TASK TO COMPLETE: Return only the lines from the start of the records through the line that contains "Picture 3: Row", inclusive; leave out all pictures.

GIVEN RECORDS:
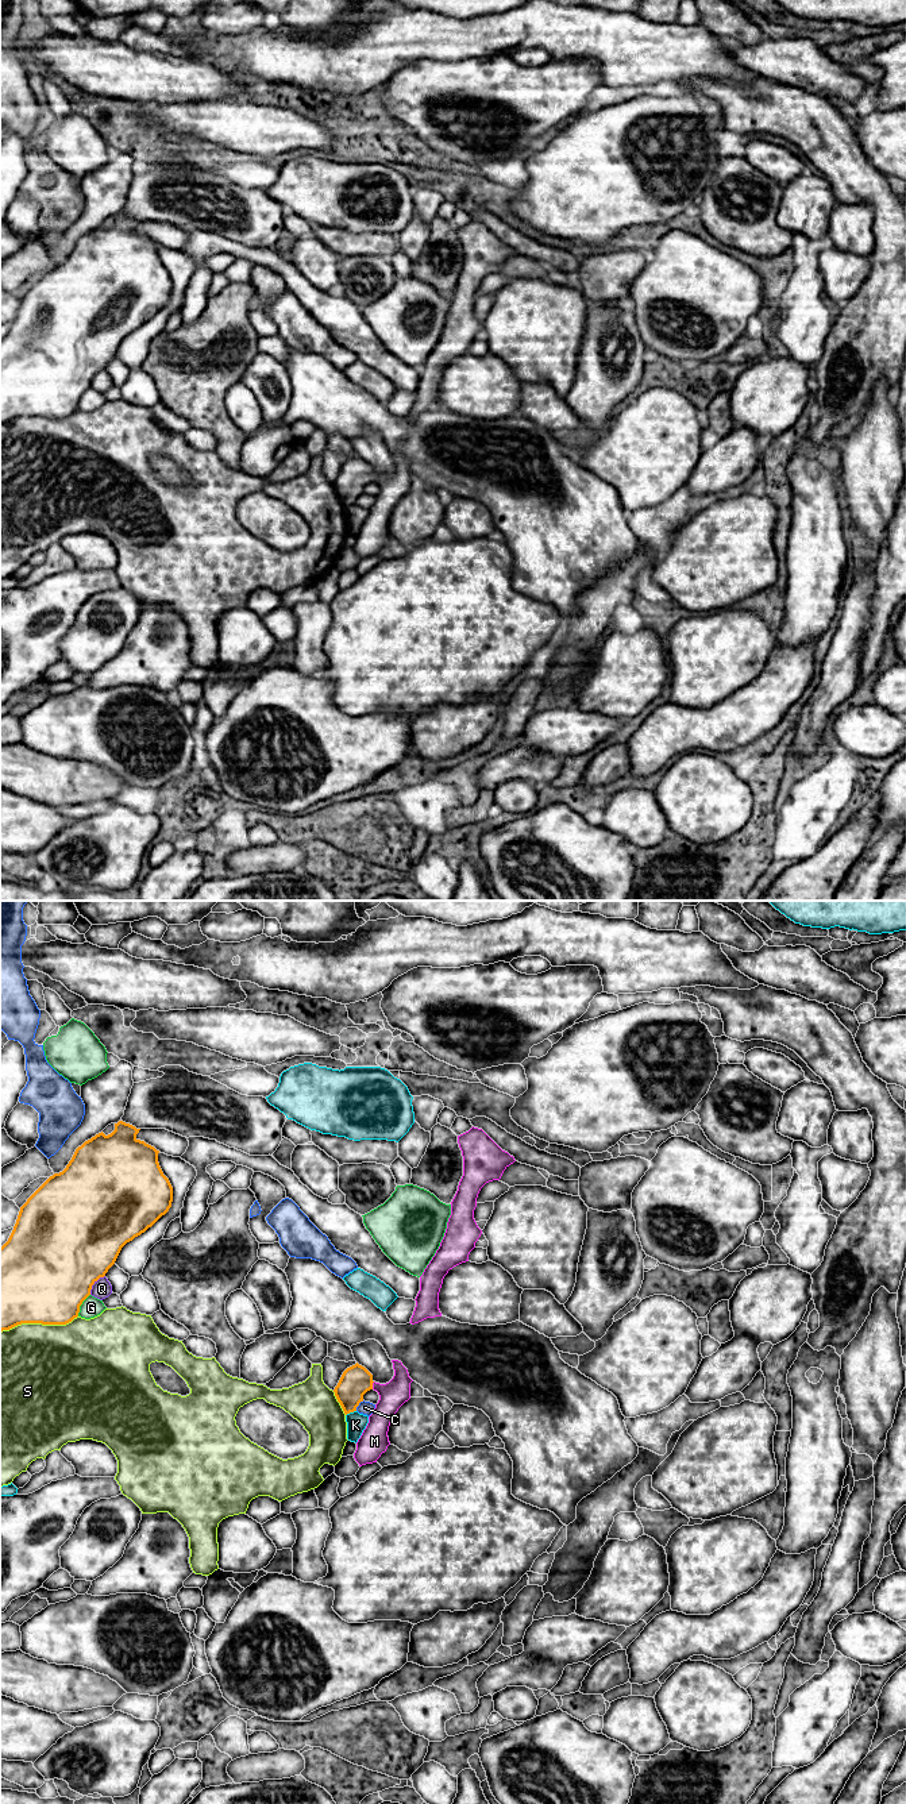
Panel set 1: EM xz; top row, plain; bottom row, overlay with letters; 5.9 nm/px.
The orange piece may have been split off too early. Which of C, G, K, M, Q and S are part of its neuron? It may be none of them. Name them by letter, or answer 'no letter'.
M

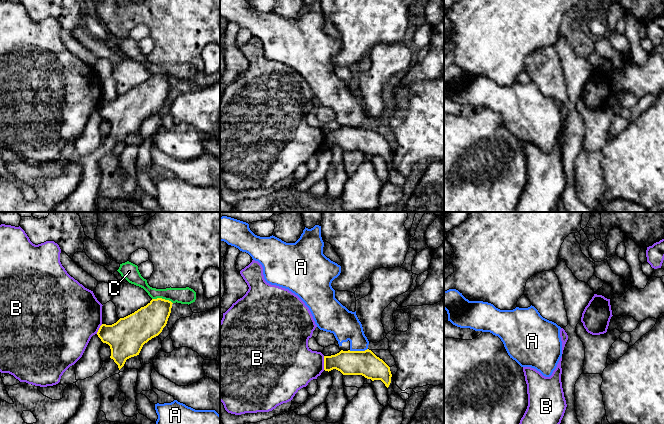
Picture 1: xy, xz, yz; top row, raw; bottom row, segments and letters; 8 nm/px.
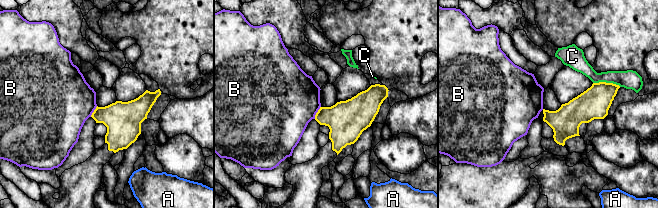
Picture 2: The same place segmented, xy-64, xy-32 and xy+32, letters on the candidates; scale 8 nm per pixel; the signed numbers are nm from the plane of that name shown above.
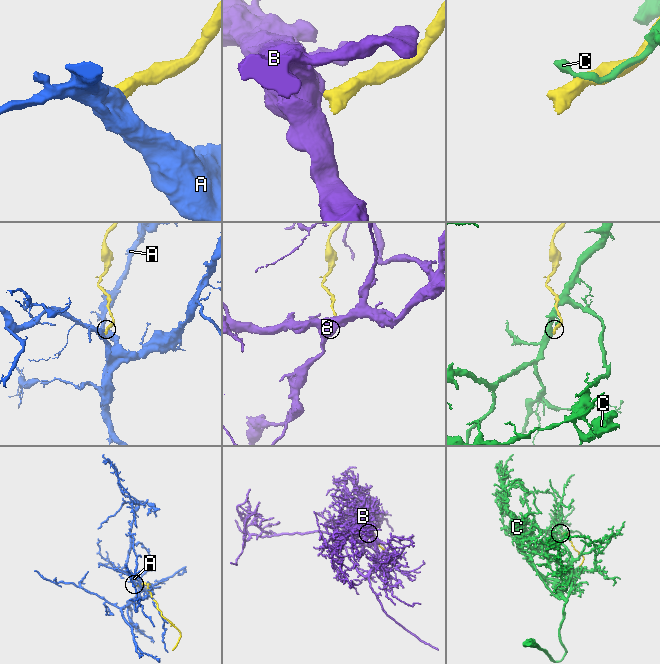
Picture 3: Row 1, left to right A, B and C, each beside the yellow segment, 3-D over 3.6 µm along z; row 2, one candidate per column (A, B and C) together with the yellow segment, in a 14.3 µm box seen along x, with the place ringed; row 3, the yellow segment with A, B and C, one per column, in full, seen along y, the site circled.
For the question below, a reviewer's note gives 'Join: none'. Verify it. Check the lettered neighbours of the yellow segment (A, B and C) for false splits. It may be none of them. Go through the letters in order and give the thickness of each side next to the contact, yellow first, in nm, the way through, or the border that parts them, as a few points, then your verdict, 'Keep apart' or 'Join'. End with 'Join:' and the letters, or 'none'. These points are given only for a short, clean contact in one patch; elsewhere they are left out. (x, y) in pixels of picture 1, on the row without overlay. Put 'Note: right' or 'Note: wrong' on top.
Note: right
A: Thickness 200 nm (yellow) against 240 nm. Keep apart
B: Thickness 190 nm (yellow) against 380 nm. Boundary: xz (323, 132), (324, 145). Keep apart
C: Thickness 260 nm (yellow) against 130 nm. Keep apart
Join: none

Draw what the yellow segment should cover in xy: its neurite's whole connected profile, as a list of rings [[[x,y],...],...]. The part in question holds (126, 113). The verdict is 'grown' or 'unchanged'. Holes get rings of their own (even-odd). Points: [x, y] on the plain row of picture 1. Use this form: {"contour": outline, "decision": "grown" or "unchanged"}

ANSWER BELOW:
Panel set 1: EM xz; top row, plain; bottom row, overlay with letters; 5.9 nm/px.
The orange piece may have been split off too early. Which of C, G, K, M, Q and S are part of its neuron? It may be none of them. Name them by letter, or answer 'no letter'.
M

Picture 1: xy, xz, yz; top row, raw; bottom row, segments and letters; 8 nm/px.
Picture 2: The same place segmented, xy-64, xy-32 and xy+32, letters on the candidates; scale 8 nm per pixel; the signed numbers are nm from the plane of that name shown above.
Picture 3: Row 1, left to right A, B and C, each beside the yellow segment, 3-D over 3.6 µm along z; row 2, one candidate per column (A, B and C) together with the yellow segment, in a 14.3 µm box seen along x, with the place ringed; row 3, the yellow segment with A, B and C, one per column, in full, seen along y, the site circled.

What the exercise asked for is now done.